(TASK DESCRIPTION)
Among the entries below, find every line that has "right" and pull it out.

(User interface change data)
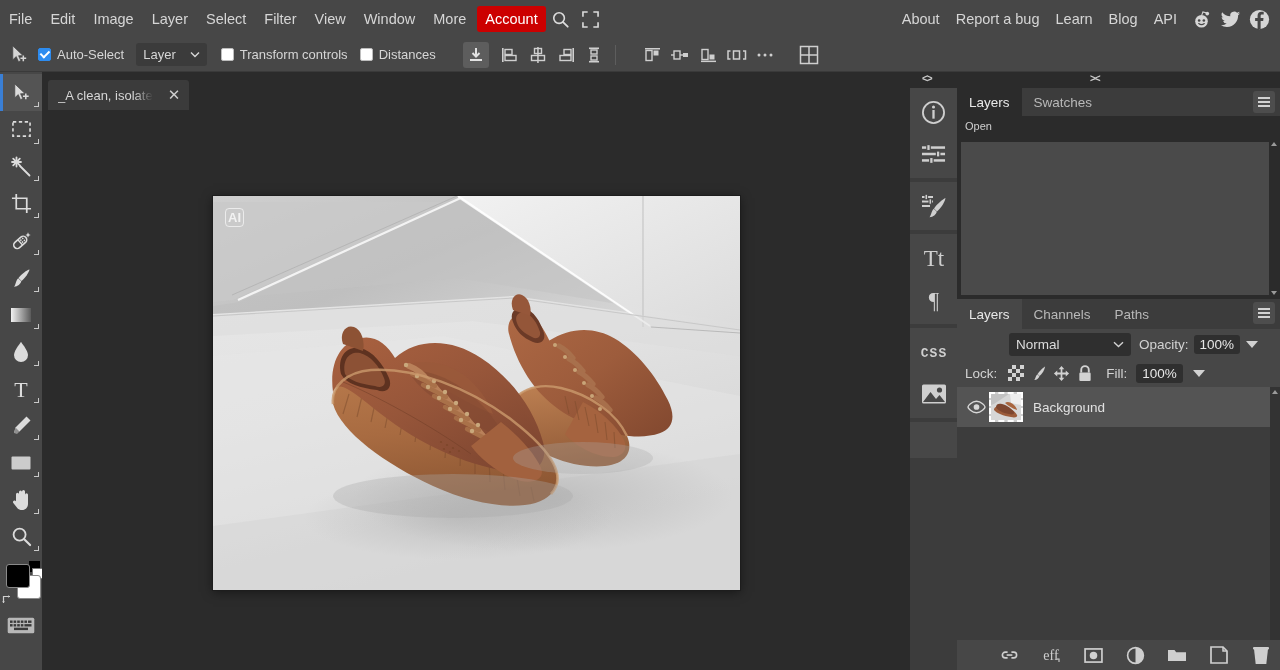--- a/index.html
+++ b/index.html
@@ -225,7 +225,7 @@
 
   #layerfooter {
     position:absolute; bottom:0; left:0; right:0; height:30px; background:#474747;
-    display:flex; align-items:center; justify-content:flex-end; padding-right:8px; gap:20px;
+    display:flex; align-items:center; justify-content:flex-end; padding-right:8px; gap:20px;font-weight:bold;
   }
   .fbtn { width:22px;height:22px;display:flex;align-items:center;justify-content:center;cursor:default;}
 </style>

(RESULT)
     position:absolute; bottom:0; left:0; right:0; height:30px; background:#474747;
-    display:flex; align-items:center; justify-content:flex-end; padding-right:8px; gap:20px;
+    display:flex; align-items:center; justify-content:flex-end; padding-right:8px; gap:20px;font-weight:bold;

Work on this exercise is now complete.